▶ [What is needed]
In the Sharpe v. City of Los Angeles text, copy the passage starting with "SHARPE v. CITY" and going on through "from an officer.", changing every "bureau of engineering" to "engineering division".

▶ [Excerpted text]
•••
SHARPE v. CITY OF LOS ANGELES ET AL.
The defendants have appealed from an order for an injunction pendente lite which was made in a suit in equity restraining the city of Los Angeles from discharging the plaintiff as an employee in the bureau of engineering in the department of public works of that city. It is claimed he had attained permanent tenure under civil service. The issue on appeal is whether a court of equity has jurisdiction to determine by injunction the tenure of an employee of a city as distinguished from an officer.
In the complaint for injunction it is alleged that the plaintiff was employed in the bureau of engineering of the department of public works in the city of Los Angeles pursuant to an ordinance designating the number of persons to be employed in that department, and that he had secured permanent tenure therein under civil service and was entitled to retain his position by virtue of seniority; that the city of Los Angeles subsequently passed an ordinance dispensing with the service of several employees in that department, including petitioner, and had reclassified those who remained; that this last–mentioned ordinance is in conflict with the rules of civil service which are in force in said city; and that the petitioner has been notified by the city of Los Angeles of his discharge, and, unless it is restrained therefrom, the plaintiff will be wrongfully dismissed. The defendants demurred to the complaint on the ground that it fails to state facts sufficient to constitute a cause of action in equity authorizing the issuing of a writ of injunction. The demurrer was overruled. An injunction pendente lite was thereupon issued restraining the city of Los Angeles and its officers and agents from discharging the plaintiff from the engineer's office in the department of public works. From the order directing the issuing of an injunction pendente lite the defendants have appealed.
It is well established that equity ordinarily lacks jurisdiction to enjoin the appointment or removal of a public officer, and that injunction will not usually be granted to restrain an individual from exercising the duties of such office pending the determination of his legal right thereto. In other words, title to a public office may not be tried in a suit for injunction. Barendt v. McCarthy, 160 Cal. 680, 118 P. 228; Purviance v. Compton, 94 Cal. App. 277, 271 P. 120; In re Sawyer, 124 U. S. 200, 8 S. Ct. 482, 31 L. Ed. 402; White v. Berry, 171 U. S. 366, 18 S. Ct. 917, 921, 43 L. Ed. 199; High on Injunctions (4th Ed.) p. 1325, § 1312; 32 C. J. p. 258, § 406; 46 C. J. p. 1007, § 215; 14 R. C. L. p. 374, § 76. In the authority last cited, the general rule regarding a controversy over the title to a public office is stated as follows: “It is a general rule that a court of equity has no jurisdiction in matters of a political nature, and that no injunction to protect a person in the enjoyment of a political right or to assist him in acquiring such a right will be granted. No such jurisdiction has ever been conceded to a chancery court, either by the English or American judiciary. * * * To assume jurisdiction to control the exercise of political powers, or to protect the purely political rights of individuals, would be to invade the domain of the other departments of government, or of the courts of common law. In line with this principle courts of equity have uniformly refused to interfere by injunction in controversies relating to public office. Thus, such right as a person may have to hold a public office is not a property right which equity will enforce, although he may have a right in the emoluments of his office which he may enforce in an action at law to recover the same, nor, on the other hand, will it interfere by injunction to prevent a person from entering on the duties of a public office.”
•••
▶ [Available data]

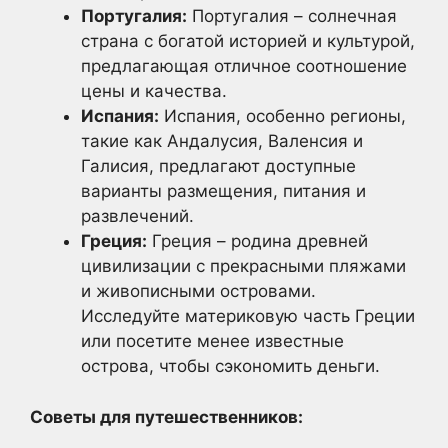
Португалия:
Португалия – солнечная
страна с богатой историей и культурой,
предлагающая отличное соотношение
цены и качества.
Испания:
Испания, особенно регионы,
такие как Андалусия, Валенсия и
Галисия, предлагают доступные
варианты размещения, питания и
развлечений.
Греция:
Греция – родина древней
цивилизации с прекрасными пляжами
и живописными островами.
Исследуйте материковую часть Греции
или посетите менее известные
острова, чтобы сэкономить деньги.
Советы для путешественников:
•••
▶ [Result for this task]
SHARPE v. CITY OF LOS ANGELES ET AL.
The defendants have appealed from an order for an injunction pendente lite which was made in a suit in equity restraining the city of Los Angeles from discharging the plaintiff as an employee in the engineering division in the department of public works of that city. It is claimed he had attained permanent tenure under civil service. The issue on appeal is whether a court of equity has jurisdiction to determine by injunction the tenure of an employee of a city as distinguished from an officer.